EA Tours Blogs - 2014 and Prior
Museum Spotlight: Galleria Nazionale D’Arte Antica.
Forgive me for getting this post up a little later than I had originally planned.
If you saw my previous Photo Friday, then you’d know that today I’m going to be sharing with you a little more history on the National Gallery of Ancient Art.
Just a short distance from Piazza Barberini, the National Gallery of Ancient Art is located in the heart of Rome. Palazzo Barberini was the grand residence for Pope Urban VIII (1623-1644) and his family. It was designed by Maderno, Borromini, and Bernini who were some of the greatest architects of time. In 1949, the building was purchased by the Italian State to house the current collection.
Established in 1895, through various donations and purchase, the gallery’s collection shares with visitors a chronology of works spanning from the 13th to the 18th century. The oldest work is an exquisite panel from the 12th century called the Madonna Advocata. There are painted crosses representing the 13th century which are then followed by works from the Giotto and Sienese Schools of the 14th century. The Italian painter Filippo Lippi and his paintings stand out among the examples of the 15th century. Raphael’s Fornarina is among the many famous works of the 16th century as well as the paintings of Andrea del Sarto, Piero di Cosimo, Bronzino, Holbein, Lotto, Tintoretto, and El Greco. Students and educators will also see Caravaggio’s masterpiece Judith and Holofernes from the 17th century.
The National Gallery of Ancient Art is home to numerous paintings by important Italian and foreign painters.

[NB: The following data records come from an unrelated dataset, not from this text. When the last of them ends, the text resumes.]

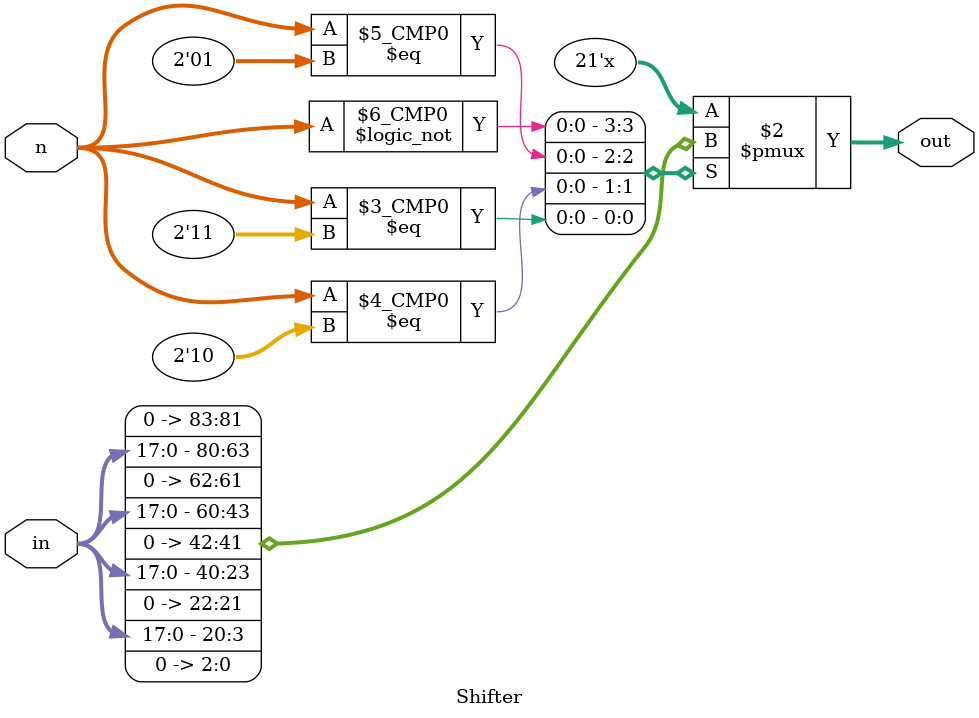
<source format=v>
module WrapperDataPath(input clk, rst, we_req, sh_en, ld, ui_ld, eng_start, rdreq, input [15 : 0]v, input [1 : 0]u,
		output eng_done, full, empty, output[20 : 0]q, output[1 : 0]usedw);
	wire [15 : 0]shift_reg_out;
	wire [1 : 0] shift;
	wire [1 : 0] ex_int;
	wire [15 : 0] ex_frac;
	wire [20 : 0]wr_data;
	
	ShiftReg shift_reg(clk, rst, ld, sh_en, v, shift_reg_out);
	Register register(clk, rst, ld, u, shift);
	Shifter shifter(shift, {ex_int, ex_frac}, wr_data);
	exponential ex(clk, rst, eng_start, shift_reg_out, eng_done, ex_int, ex_frac);
	FIFO fifo(clk, wr_data, rdreq, wrreq, empty, full, q, usedw);
endmodule
	
module ShiftReg(input clk, rst, ld, sh_en, input[15 : 0]in, output reg[15 : 0] out);
	always @(posedge clk, posedge rst)
	begin
		if (rst)
			out = 0;
		else
		begin
			if (ld)
				out = in;
			else if (sh_en)
				out = {1'b0, out[15 : 1]};
		end
	end
endmodule	

module Register(input clk, rst, ld, input[1 : 0]in, output reg[1 : 0]out);
	always @(posedge clk, posedge rst)
	begin
		if (rst)
			out = 0;
		else if (ld)
			out = in;
	end
endmodule

module Shifter(input [1 : 0]n, input[17 : 0]in, output reg [20 : 0]out);
	always @(n, in)
	begin
		case(n)
			2'b00: out = {3'b000, in};
			2'b01: out = {2'b00, in, 1'b0};
			2'b10: out = {1'b0, in, 2'b00};
			2'b11: out = {in, 3'b000};
			default: out = in;
		endcase
	end
endmodule 
</source>
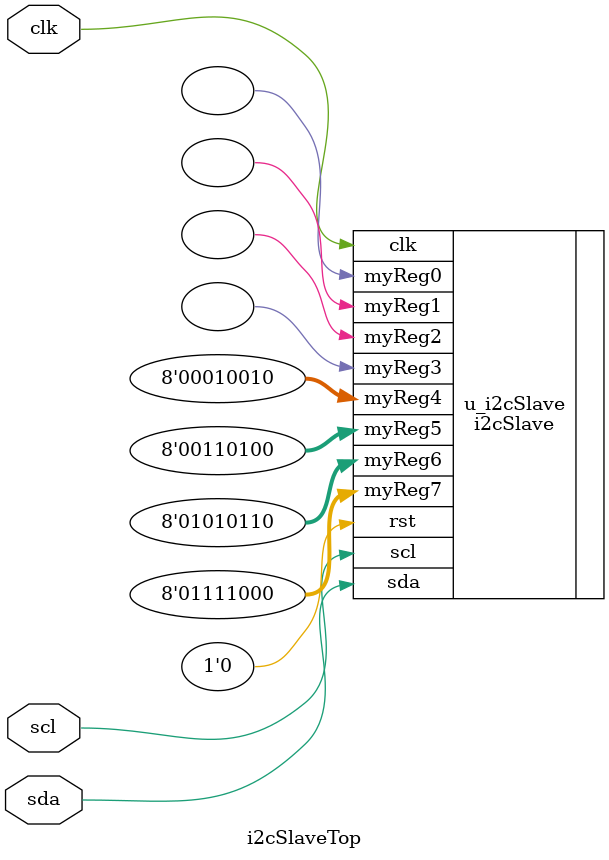
<source format=v>
`include "i2cSlave_define.v"


module i2cSlaveTop (
  input wire clk,  // 27 MHz oscillator on Tang Nano 9K, pin 52
  inout wire sda,  // To Raspberry Pi
  input wire scl   // To Raspberry Pi
);

i2cSlave u_i2cSlave (
  .clk(clk),
  .rst(1'b0),
  .sda(sda),
  .scl(scl),
  .myReg0(),
  .myReg1(),
  .myReg2(),
  .myReg3(),
  .myReg4(8'h12),
  .myReg5(8'h34),
  .myReg6(8'h56),
  .myReg7(8'h78)
);


endmodule


 

</source>
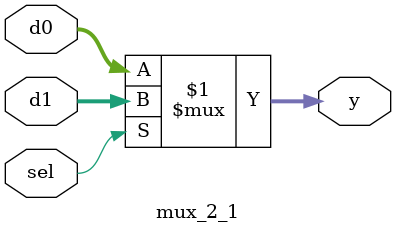
<source format=v>

module mux_2_1 (
    input  wire [31:0] d0,
    input  wire [31:0] d1,
    input  wire sel,
    output wire [31:0] y
);

    assign y = (sel) ? d1 : d0;

endmodule

</source>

The Canaletto’s on display are simply stunning! The detail that went into these famous works does not go unnoticed.
I hope you’re able to see that a visit to the National Gallery of Ancient Art is worthwhile for both students and teachers on their educational tour. It not only offers a glimpse into the art world, but it also shares the history and grandeur of the building where the works are contained.
So if you’re stopping in Rome on your next student tour and have some free time why not suggest a visit to this wonderful museum?! I promise it will not disappoint!